(Stored data)
• • • • •
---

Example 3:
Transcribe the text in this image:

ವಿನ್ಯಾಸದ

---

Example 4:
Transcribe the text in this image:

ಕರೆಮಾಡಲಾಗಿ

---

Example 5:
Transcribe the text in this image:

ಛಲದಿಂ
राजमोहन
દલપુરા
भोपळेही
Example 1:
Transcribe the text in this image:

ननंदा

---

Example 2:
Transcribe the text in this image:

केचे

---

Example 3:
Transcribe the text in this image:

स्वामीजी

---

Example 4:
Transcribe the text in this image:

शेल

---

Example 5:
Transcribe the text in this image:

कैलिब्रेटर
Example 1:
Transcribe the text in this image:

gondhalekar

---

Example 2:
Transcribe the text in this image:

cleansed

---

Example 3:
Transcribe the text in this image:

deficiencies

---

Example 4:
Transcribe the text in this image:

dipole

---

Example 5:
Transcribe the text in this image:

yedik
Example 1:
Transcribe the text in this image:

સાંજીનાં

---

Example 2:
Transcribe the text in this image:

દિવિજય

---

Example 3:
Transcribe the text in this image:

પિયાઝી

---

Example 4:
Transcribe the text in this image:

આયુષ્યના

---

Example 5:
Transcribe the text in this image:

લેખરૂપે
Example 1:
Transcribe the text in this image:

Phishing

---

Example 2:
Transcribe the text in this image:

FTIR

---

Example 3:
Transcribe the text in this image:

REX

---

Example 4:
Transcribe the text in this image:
• • • • •
- [TASK REQUIREMENTS]: Would you repeat each of the lines above exactly?

- [SOLUTION BELOW]:
---

Example 3:
Transcribe the text in this image:

ವಿನ್ಯಾಸದ

---

Example 4:
Transcribe the text in this image:

ಕರೆಮಾಡಲಾಗಿ

---

Example 5:
Transcribe the text in this image:

ಛಲದಿಂ
राजमोहन
દલપુરા
भोपळेही
Example 1:
Transcribe the text in this image:

ननंदा

---

Example 2:
Transcribe the text in this image:

केचे

---

Example 3:
Transcribe the text in this image:

स्वामीजी

---

Example 4:
Transcribe the text in this image:

शेल

---

Example 5:
Transcribe the text in this image:

कैलिब्रेटर
Example 1:
Transcribe the text in this image:

gondhalekar

---

Example 2:
Transcribe the text in this image:

cleansed

---

Example 3:
Transcribe the text in this image:

deficiencies

---

Example 4:
Transcribe the text in this image:

dipole

---

Example 5:
Transcribe the text in this image:

yedik
Example 1:
Transcribe the text in this image:

સાંજીનાં

---

Example 2:
Transcribe the text in this image:

દિવિજય

---

Example 3:
Transcribe the text in this image:

પિયાઝી

---

Example 4:
Transcribe the text in this image:

આયુષ્યના

---

Example 5:
Transcribe the text in this image:

લેખરૂપે
Example 1:
Transcribe the text in this image:

Phishing

---

Example 2:
Transcribe the text in this image:

FTIR

---

Example 3:
Transcribe the text in this image:

REX

---

Example 4:
Transcribe the text in this image:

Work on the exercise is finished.